I'd heard of it of course. It won the Pulitzer Prize in 2011. I'd seen it in the shops. But I only knew about it in a vague sense. I'd never read a review, and I don't remember anyone on any of the myriad blogs I read reviewing it. If they did it's possible that I ignored the review anyway. The title really didn't appeal to me. Somehow I thought that is was a mafia book or something. Even though the cover art didn't look like a mafia book.
Then one night recently I was home alone and decided to watch an old edition of First Tuesday Bookclub (check out the video, it's well worth it), and I was hooked. I had to read it. I bought it a few days later, and read it when I should have been reading The Wind in the Willows. Thankfully, it's not a mafia book.
It's really quite hard to say what sort of book it is. It's about music certainly, the interconnectedness of our lives, the personal and the political, and time. Time is the titular goon.
'Time's a goon, right? You gonna let that goon push you around?'
There is an extraordinary cast of characters, but the story centres mainly on music executive Bennie Salazar, and Sasha, who is working as Bennie's assistant when we first meet her at the beginning of the novel. It's a broad sweeping novel. An unusual structure it must be said. A challenging multiple point of view, multi-layered work. Thirteen chapters all offering a different narrator, giving us insights into the main characters and those that inhabit their lives- whether briefly, or for the long haul. Many times I found this confusing (and I am generally a fan of the multiple POV), and for the first two or three pages of each chapter you're searching hard for clues trying to work out whose voice it is and when, as the chapters slip back and forward in time too. I started to imagine this book as a heap of threads of coloured wool thrown haphazardly on the floor. It's all connected, it's all joined together, but it takes time to make sense of it.
The two chapters that work the best are the least traditional non-narrative structures. A great one written as a celebrity bio piece by Bennie's brother in law (and is apparently an "uproarious parody of David Foster Wallace", I wish I was well read enough to know that). And very late in the book we have an extraordinary powerpoint presentation style chapter, a slide journal, written by Sasha's daughter. You wouldn't think that would work- but it definitely does. It's really very clever.
But not too clever. Jon Ronson one of the guests on the First Tuesday book club says that it's not annoyingly post modern. I think that's very true. I'm not a fan at all of postmodern styling just for the hell of it. A Visit from the Goon Squad breaks with tradition, and takes some risks, but never tries to annoy the reader. In fact, Egan often ties up loose ends. Early on, she tells us the future of a very minor character. What will happen to him 35 years later.
Thirty five years from now, in 2008, this warrior will be caught in the tribal violence between the Kikuyu and the Luo and will die in a fire.

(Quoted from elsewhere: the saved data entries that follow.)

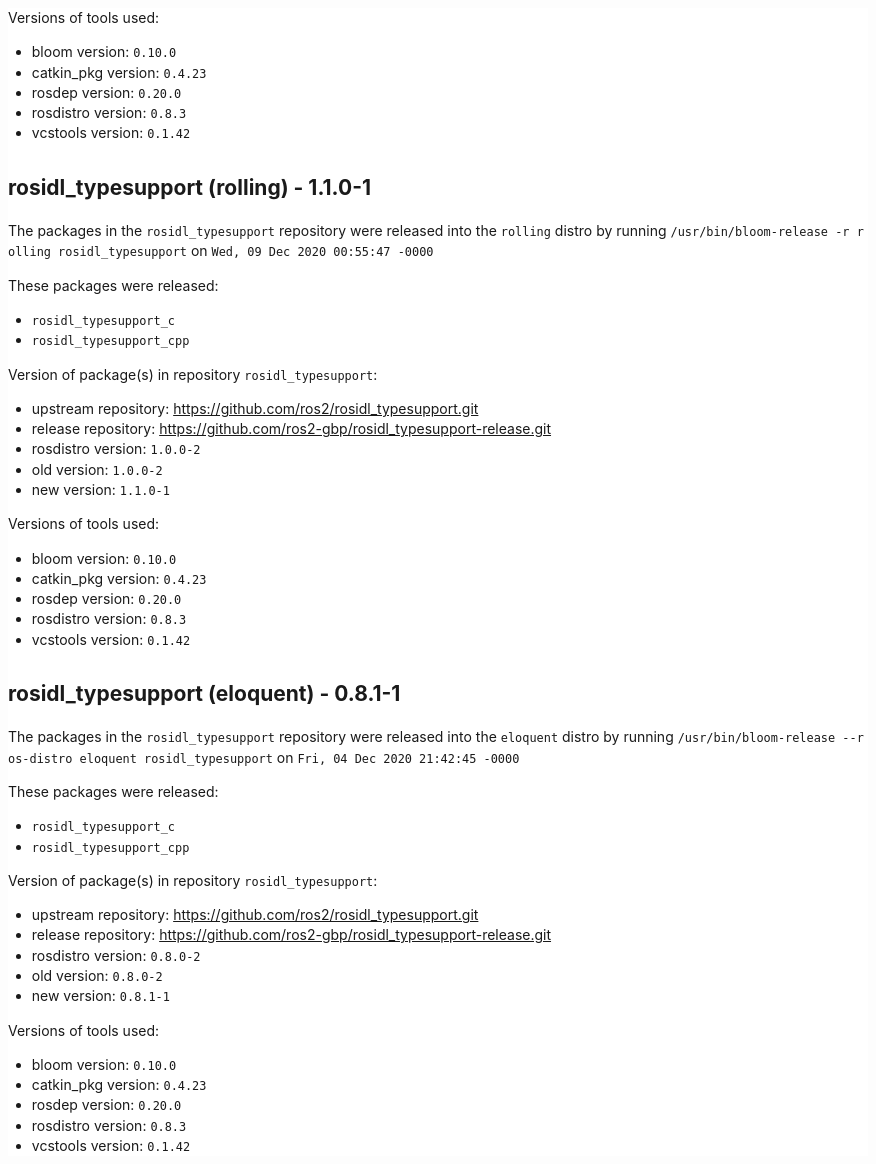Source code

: Versions of tools used:

- bloom version: `0.10.0`
- catkin_pkg version: `0.4.23`
- rosdep version: `0.20.0`
- rosdistro version: `0.8.3`
- vcstools version: `0.1.42`


## rosidl_typesupport (rolling) - 1.1.0-1

The packages in the `rosidl_typesupport` repository were released into the `rolling` distro by running `/usr/bin/bloom-release -r rolling rosidl_typesupport` on `Wed, 09 Dec 2020 00:55:47 -0000`

These packages were released:
- `rosidl_typesupport_c`
- `rosidl_typesupport_cpp`

Version of package(s) in repository `rosidl_typesupport`:

- upstream repository: https://github.com/ros2/rosidl_typesupport.git
- release repository: https://github.com/ros2-gbp/rosidl_typesupport-release.git
- rosdistro version: `1.0.0-2`
- old version: `1.0.0-2`
- new version: `1.1.0-1`

Versions of tools used:

- bloom version: `0.10.0`
- catkin_pkg version: `0.4.23`
- rosdep version: `0.20.0`
- rosdistro version: `0.8.3`
- vcstools version: `0.1.42`


## rosidl_typesupport (eloquent) - 0.8.1-1

The packages in the `rosidl_typesupport` repository were released into the `eloquent` distro by running `/usr/bin/bloom-release --ros-distro eloquent rosidl_typesupport` on `Fri, 04 Dec 2020 21:42:45 -0000`

These packages were released:
- `rosidl_typesupport_c`
- `rosidl_typesupport_cpp`

Version of package(s) in repository `rosidl_typesupport`:

- upstream repository: https://github.com/ros2/rosidl_typesupport.git
- release repository: https://github.com/ros2-gbp/rosidl_typesupport-release.git
- rosdistro version: `0.8.0-2`
- old version: `0.8.0-2`
- new version: `0.8.1-1`

Versions of tools used:

- bloom version: `0.10.0`
- catkin_pkg version: `0.4.23`
- rosdep version: `0.20.0`
- rosdistro version: `0.8.3`
- vcstools version: `0.1.42`
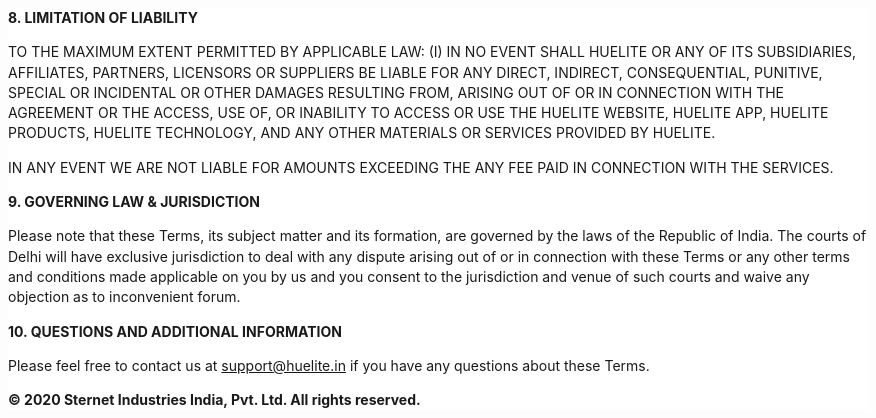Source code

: **8. LIMITATION OF LIABILITY**

TO THE MAXIMUM EXTENT PERMITTED BY APPLICABLE LAW: (I) IN NO EVENT SHALL HUELITE OR ANY OF ITS SUBSIDIARIES, AFFILIATES, PARTNERS, LICENSORS OR SUPPLIERS BE LIABLE FOR ANY DIRECT, INDIRECT, CONSEQUENTIAL, PUNITIVE, SPECIAL OR INCIDENTAL OR OTHER DAMAGES RESULTING FROM, ARISING OUT OF OR IN CONNECTION WITH THE AGREEMENT OR THE ACCESS, USE OF, OR INABILITY TO ACCESS OR USE THE HUELITE WEBSITE, HUELITE APP, HUELITE PRODUCTS, HUELITE TECHNOLOGY, AND ANY OTHER MATERIALS OR SERVICES PROVIDED BY HUELITE.

IN ANY EVENT WE ARE NOT LIABLE FOR AMOUNTS EXCEEDING THE ANY FEE PAID IN CONNECTION WITH THE SERVICES.

**9. GOVERNING LAW &amp; JURISDICTION**

Please note that these Terms, its subject matter and its formation, are governed by the laws of the Republic of India. The courts of Delhi will have exclusive jurisdiction to deal with any dispute arising out of or in connection with these Terms or any other terms and conditions made applicable on you by us and you consent to the jurisdiction and venue of such courts and waive any objection as to inconvenient forum.

**10. QUESTIONS AND ADDITIONAL INFORMATION**

Please feel free to contact us at support@huelite.in if you have any questions about these Terms.

**© 2020 Sternet Industries India, Pvt. Ltd. All rights reserved.**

He'll have had four wives and sixty-three grandchildren, one of whom, a boy named Joe, will inherit his lalema: the iron hunting dagger in a leather scabbard now hanging at his side. Joe will go to college at Columbia and study engineering, becoming an expert in visual field robotic technology that detects the slightest hint of irregular movement (the legacy of a childhood spent scanning the grass for lions). He'll marry an American named Lulu and remain in New York, where he'll invent a scanning device that becomes standard issue for crowd security.
It's funny the detail of that passage stayed with me, and it's only now, when looking it up again, that I see the significance to the story! It's more clever than I realised. And every review I read is only making me want to reread. If only I had time to go back and read it again. I don't feel compelled to do that immediately, as I did with The Road (and the Wind in the Willows is still waiting). But this is definitely a book that would reward rereading.